▶ Work instruction:
Some of the lines below need repeating. Reproduce exactly those between the lines holding "Bien souvent, ces chambr" and "način. Kod akutnih mučnina u želucu može se", inclusive.
== Segment start ==
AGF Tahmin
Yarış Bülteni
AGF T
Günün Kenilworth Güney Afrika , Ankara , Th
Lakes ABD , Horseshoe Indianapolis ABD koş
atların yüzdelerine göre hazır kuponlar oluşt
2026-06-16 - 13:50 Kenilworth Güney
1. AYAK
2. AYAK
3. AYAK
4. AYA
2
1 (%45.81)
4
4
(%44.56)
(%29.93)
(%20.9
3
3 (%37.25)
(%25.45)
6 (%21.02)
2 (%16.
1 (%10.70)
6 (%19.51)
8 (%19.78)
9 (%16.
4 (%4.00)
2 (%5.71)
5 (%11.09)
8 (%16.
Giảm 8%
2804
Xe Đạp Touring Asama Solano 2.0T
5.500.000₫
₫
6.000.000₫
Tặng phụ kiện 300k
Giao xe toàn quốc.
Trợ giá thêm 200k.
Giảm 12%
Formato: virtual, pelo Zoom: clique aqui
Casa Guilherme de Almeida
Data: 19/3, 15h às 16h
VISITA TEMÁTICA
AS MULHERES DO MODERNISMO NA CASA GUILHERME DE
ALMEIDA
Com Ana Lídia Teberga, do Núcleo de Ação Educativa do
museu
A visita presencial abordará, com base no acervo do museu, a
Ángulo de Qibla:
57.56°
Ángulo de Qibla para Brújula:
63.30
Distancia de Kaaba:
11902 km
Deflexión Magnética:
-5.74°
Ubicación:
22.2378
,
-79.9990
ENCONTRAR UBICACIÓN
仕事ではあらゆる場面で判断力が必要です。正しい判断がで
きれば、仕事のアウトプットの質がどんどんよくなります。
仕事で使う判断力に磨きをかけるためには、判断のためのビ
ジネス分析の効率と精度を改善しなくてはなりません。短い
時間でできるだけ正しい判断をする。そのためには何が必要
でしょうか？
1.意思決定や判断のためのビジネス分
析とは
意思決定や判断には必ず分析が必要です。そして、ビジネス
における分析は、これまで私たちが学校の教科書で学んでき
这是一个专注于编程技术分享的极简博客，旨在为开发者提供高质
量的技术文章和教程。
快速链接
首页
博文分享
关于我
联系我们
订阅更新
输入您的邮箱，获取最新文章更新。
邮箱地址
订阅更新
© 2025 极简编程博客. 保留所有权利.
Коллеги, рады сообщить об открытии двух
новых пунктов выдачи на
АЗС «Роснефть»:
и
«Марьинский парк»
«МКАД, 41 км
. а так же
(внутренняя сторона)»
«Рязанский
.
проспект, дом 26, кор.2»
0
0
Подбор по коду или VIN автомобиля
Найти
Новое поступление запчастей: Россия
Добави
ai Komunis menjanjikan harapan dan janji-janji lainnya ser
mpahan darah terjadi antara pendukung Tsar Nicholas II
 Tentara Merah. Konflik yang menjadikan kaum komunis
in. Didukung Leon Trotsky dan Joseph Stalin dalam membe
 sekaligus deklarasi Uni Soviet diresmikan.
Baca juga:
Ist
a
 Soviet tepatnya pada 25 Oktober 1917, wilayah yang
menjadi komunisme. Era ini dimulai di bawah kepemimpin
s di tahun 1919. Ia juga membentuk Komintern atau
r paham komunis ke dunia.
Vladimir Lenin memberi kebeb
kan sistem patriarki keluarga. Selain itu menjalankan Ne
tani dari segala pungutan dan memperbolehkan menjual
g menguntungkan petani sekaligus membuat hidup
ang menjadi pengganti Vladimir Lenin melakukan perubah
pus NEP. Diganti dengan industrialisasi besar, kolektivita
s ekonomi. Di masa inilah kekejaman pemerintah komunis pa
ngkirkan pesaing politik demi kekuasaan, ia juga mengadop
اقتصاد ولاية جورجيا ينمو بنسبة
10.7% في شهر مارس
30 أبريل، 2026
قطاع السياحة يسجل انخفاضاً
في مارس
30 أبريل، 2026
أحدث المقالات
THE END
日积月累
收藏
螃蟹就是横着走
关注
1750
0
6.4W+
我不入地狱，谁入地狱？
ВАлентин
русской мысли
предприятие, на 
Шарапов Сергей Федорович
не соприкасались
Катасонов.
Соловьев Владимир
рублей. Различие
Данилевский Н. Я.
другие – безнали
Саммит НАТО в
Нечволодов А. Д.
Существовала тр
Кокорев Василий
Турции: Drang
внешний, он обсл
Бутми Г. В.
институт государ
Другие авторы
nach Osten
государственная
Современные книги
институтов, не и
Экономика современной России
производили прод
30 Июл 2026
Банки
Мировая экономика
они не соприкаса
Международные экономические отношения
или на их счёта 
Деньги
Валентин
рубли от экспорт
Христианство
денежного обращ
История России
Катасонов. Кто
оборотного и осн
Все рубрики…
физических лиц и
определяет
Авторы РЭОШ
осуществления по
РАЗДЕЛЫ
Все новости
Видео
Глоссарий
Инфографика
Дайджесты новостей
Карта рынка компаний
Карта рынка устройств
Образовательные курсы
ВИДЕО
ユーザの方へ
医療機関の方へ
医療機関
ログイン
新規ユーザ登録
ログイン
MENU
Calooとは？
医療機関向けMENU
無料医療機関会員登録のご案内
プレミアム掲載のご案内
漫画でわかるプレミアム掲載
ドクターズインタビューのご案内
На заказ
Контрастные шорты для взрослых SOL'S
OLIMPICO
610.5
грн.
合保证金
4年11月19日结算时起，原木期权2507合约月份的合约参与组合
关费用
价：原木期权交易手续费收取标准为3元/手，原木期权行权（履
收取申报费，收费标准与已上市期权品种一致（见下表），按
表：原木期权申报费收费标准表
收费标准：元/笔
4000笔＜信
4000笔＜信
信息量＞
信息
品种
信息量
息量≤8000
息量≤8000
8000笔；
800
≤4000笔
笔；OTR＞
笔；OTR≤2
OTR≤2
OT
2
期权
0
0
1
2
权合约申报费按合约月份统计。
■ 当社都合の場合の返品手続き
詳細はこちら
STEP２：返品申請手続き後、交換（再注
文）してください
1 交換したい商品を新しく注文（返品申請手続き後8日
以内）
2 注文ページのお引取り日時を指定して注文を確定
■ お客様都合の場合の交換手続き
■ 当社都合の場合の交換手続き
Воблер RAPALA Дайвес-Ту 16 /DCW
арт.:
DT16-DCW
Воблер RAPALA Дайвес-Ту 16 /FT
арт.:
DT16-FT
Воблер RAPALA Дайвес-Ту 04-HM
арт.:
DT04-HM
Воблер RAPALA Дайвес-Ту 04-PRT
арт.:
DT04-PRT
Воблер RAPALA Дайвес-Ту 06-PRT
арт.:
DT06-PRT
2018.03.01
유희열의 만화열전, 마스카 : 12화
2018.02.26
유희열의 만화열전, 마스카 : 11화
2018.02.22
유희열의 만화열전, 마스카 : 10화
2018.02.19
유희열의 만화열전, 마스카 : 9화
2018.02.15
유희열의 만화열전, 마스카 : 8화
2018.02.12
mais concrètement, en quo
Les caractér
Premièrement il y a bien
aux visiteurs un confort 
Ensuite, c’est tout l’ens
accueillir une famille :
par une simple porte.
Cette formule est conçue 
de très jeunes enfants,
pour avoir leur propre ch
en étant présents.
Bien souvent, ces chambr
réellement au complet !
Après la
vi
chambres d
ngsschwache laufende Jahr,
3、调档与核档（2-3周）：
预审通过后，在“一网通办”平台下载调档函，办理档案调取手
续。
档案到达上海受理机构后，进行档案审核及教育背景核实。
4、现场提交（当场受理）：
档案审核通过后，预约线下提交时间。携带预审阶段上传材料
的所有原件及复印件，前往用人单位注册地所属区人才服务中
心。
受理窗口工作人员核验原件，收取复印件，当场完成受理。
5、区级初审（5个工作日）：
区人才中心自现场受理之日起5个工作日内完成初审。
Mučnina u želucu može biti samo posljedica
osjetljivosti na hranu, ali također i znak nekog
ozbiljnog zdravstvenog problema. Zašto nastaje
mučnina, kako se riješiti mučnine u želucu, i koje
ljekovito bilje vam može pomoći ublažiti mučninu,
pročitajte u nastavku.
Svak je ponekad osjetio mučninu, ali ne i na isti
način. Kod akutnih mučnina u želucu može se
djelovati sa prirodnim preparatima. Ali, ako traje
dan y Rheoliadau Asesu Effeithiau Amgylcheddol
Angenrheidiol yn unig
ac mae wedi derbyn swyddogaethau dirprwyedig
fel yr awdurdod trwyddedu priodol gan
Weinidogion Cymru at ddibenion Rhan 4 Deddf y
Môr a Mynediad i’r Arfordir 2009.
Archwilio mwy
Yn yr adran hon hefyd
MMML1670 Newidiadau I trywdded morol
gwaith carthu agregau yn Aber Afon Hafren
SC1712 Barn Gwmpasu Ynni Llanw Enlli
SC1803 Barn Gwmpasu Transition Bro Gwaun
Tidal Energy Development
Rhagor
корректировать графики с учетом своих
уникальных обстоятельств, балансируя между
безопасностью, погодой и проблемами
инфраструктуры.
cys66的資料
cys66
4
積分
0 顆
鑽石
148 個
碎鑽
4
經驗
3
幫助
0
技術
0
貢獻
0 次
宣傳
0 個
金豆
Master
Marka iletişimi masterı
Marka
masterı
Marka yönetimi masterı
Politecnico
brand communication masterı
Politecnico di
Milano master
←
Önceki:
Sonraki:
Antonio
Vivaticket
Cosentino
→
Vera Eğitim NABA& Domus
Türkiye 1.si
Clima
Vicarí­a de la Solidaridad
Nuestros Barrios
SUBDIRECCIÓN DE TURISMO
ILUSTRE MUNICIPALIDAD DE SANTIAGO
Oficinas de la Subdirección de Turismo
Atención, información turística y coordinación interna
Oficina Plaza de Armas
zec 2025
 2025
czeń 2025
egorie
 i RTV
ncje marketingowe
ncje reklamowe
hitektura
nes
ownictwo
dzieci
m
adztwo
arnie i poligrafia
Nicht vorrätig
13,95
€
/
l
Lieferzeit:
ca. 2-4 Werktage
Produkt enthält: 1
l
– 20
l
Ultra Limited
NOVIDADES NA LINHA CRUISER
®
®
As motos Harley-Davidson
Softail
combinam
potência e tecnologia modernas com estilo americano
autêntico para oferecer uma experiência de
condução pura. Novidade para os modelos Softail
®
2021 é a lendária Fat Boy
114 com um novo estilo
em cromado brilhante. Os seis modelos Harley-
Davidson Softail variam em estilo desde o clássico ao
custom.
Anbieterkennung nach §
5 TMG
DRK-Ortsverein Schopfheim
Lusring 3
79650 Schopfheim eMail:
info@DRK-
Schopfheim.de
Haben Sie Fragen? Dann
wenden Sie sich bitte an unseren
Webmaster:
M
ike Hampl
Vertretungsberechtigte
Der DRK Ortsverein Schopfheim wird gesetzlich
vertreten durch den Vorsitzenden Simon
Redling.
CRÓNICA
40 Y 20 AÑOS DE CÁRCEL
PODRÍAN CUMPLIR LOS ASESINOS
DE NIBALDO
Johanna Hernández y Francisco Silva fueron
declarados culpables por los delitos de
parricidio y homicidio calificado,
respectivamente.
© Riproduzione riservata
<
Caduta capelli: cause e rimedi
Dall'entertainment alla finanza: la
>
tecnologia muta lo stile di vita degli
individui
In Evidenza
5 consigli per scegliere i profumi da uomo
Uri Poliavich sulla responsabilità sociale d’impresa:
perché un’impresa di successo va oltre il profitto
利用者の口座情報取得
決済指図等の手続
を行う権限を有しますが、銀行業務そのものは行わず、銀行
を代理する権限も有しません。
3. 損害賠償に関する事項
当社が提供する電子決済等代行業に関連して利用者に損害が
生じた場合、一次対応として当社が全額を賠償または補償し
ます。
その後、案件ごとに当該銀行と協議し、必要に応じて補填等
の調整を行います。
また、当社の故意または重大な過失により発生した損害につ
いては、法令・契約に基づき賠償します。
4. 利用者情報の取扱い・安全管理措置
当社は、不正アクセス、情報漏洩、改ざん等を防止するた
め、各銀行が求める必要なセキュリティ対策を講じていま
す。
== Segment end ==
▶ Answer to this problem:
Bien souvent, ces chambr
réellement au complet !
Après la
vi
chambres d
ngsschwache laufende Jahr,
3、调档与核档（2-3周）：
预审通过后，在“一网通办”平台下载调档函，办理档案调取手
续。
档案到达上海受理机构后，进行档案审核及教育背景核实。
4、现场提交（当场受理）：
档案审核通过后，预约线下提交时间。携带预审阶段上传材料
的所有原件及复印件，前往用人单位注册地所属区人才服务中
心。
受理窗口工作人员核验原件，收取复印件，当场完成受理。
5、区级初审（5个工作日）：
区人才中心自现场受理之日起5个工作日内完成初审。
Mučnina u želucu može biti samo posljedica
osjetljivosti na hranu, ali također i znak nekog
ozbiljnog zdravstvenog problema. Zašto nastaje
mučnina, kako se riješiti mučnine u želucu, i koje
ljekovito bilje vam može pomoći ublažiti mučninu,
pročitajte u nastavku.
Svak je ponekad osjetio mučninu, ali ne i na isti
način. Kod akutnih mučnina u želucu može se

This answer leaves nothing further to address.